How good is Gaga?
As good as Madonna? Or Beyoncé? All this – and how the USA makes a mockery of the International Criminal Court.
Eamonn McCann, 08 Jun 2011

Saw Lady Gaga’s BBC Radio One show from Carlisle streamed on BBC 3. We were told she was terrifically excited, this being the first time she’d ever played Carlisle.
She was carried on in a plywood coffin from which she clumsily emerged to totter across the stage in a plastic outfit which I assume was supposed to be sexy into which she had stuffed something in the shape of a beach-ball to give the impression she was eight months pregnant. A symbol of the Earth Mother, I am told. She then performed a range of hops, skips and jumps pleasantly reminiscent of Ms. Anne Widdecombe’s jitterbug interlude on Strictly Come Hoofing. Then she started singing.
She has a fine voice, despite a tendency to squeak at unexpected moments and a tremulous uncertainty on high notes. She has some good songs.

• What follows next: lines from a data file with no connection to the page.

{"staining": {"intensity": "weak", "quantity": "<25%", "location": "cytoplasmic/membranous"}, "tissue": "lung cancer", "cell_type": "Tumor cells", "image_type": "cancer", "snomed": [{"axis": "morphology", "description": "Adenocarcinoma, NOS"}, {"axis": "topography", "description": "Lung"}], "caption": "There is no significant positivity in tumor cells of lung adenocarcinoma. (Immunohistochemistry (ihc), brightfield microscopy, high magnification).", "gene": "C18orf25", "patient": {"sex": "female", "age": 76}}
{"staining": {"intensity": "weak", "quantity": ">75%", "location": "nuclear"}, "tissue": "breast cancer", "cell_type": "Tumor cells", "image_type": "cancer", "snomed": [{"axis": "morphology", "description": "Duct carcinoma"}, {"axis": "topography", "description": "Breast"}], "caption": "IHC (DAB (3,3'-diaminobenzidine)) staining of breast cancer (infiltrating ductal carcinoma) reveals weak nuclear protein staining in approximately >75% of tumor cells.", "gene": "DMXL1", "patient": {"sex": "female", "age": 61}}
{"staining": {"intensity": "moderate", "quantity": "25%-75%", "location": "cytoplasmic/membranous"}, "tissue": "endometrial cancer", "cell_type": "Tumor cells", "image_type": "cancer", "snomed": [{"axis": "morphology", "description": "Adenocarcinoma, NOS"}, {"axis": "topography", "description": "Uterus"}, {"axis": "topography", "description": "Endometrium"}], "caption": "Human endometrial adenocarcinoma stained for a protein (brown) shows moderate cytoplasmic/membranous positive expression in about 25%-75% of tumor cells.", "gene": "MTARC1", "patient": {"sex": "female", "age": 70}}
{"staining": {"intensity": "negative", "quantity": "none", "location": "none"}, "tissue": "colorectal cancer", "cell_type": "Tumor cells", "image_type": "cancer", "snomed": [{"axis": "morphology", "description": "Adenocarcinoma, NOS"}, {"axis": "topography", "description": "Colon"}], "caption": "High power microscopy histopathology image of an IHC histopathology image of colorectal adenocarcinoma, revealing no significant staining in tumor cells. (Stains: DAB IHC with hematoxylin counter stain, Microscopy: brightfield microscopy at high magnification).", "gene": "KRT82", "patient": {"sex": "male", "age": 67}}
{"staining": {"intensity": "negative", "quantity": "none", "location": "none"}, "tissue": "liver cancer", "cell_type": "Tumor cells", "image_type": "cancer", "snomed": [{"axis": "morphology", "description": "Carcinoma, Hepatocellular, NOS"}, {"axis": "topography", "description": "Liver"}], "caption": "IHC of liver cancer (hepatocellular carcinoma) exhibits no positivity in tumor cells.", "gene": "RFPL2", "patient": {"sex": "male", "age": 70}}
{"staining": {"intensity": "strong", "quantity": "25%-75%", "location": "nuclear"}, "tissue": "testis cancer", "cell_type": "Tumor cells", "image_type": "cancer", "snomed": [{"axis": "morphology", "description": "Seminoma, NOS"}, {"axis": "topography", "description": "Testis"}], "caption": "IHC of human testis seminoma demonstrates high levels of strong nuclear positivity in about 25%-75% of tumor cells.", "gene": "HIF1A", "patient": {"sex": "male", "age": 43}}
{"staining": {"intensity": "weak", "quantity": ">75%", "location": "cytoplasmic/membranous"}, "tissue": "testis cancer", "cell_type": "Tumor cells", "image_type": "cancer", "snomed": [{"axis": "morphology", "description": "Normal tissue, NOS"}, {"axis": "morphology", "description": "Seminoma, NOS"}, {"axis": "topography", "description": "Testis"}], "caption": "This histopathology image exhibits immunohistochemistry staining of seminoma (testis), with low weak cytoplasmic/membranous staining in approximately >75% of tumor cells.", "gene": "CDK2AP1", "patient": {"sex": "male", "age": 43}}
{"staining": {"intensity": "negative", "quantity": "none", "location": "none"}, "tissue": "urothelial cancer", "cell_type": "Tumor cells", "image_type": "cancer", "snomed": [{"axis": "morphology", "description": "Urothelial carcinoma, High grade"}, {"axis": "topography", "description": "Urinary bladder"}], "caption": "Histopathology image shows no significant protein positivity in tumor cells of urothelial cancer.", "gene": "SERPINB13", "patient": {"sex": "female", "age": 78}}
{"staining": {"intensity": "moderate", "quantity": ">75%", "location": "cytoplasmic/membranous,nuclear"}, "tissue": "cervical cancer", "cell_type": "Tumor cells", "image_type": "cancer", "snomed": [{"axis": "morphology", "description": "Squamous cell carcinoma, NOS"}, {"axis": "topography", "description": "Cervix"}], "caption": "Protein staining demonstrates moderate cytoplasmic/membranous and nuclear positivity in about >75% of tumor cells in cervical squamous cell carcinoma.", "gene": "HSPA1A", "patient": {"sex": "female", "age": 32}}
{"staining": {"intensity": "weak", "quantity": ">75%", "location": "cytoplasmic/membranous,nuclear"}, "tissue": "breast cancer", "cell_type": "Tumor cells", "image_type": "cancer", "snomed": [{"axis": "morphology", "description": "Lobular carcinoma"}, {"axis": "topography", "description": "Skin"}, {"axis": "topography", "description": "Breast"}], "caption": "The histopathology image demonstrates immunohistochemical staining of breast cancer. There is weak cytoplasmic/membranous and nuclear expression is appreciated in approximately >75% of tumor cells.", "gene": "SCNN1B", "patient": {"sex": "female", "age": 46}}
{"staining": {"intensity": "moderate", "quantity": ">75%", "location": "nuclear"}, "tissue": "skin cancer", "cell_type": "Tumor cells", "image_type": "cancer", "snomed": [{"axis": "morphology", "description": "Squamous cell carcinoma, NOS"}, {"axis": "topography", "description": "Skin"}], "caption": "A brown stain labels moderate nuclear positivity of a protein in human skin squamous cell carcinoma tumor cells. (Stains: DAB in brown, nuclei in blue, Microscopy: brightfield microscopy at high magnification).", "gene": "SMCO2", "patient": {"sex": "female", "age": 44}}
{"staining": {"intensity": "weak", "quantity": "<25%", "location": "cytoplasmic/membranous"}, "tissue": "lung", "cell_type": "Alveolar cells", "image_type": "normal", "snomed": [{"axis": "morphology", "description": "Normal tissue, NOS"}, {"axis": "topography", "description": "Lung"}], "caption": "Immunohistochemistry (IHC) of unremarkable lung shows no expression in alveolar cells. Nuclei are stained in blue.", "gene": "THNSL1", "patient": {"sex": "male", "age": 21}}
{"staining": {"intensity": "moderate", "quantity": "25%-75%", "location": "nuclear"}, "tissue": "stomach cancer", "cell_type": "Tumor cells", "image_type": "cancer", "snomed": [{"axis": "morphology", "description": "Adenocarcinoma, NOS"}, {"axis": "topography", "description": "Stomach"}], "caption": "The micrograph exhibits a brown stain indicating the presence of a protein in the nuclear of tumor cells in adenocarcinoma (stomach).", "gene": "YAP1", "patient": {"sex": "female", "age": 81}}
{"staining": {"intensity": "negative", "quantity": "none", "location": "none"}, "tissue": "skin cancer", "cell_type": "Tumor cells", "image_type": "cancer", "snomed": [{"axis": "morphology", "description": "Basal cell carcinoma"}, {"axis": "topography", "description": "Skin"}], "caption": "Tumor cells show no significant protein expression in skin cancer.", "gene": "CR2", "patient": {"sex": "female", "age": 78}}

But, for a certainty, she is no Madonna, no Beyoncé.
The album, Born This Way is a credible effort, produced with bags of panache and with a couple of effective big-ambition numbers suitable for belting out by summer throngs. But The Album of the Decade? Have a titter of wit.
Low-point of the Carlisle gig came when Ms. Gaga did her best with the Milton DeLugg/Willie Stein classic ‘Orange Coloured Sky’, forever associated with supreme jazz balladeer Nat King Cole.
Listen to Cole caressing the lyric, and then the blast of brass to waken the dead from the Stan Kenton orchestra, and, tell me true, which puts the other in the ha’penny place.
Flash! Bam! Alakazam! So there’s a banker, a Sunday Independent reader and a woman on benefits at a table with 12 biscuits on it and the banker takes 11 of the biscuits and says to the Indo reader, “You’d better watch out, that scrounger has her eye on your biscuit.”
“Court must ensure Gadafy held liable for regime’s actions”, shouted the Irish Times over eight columns above an article by a Peter Cluskey commenting on the UN Security Council’s reference of Gadafy to the International Criminal Court for war crimes allegedly committed in the course of the current conflict. The indictment of Gadafy was sponsored by, among others, the US, Russia, China and Israel.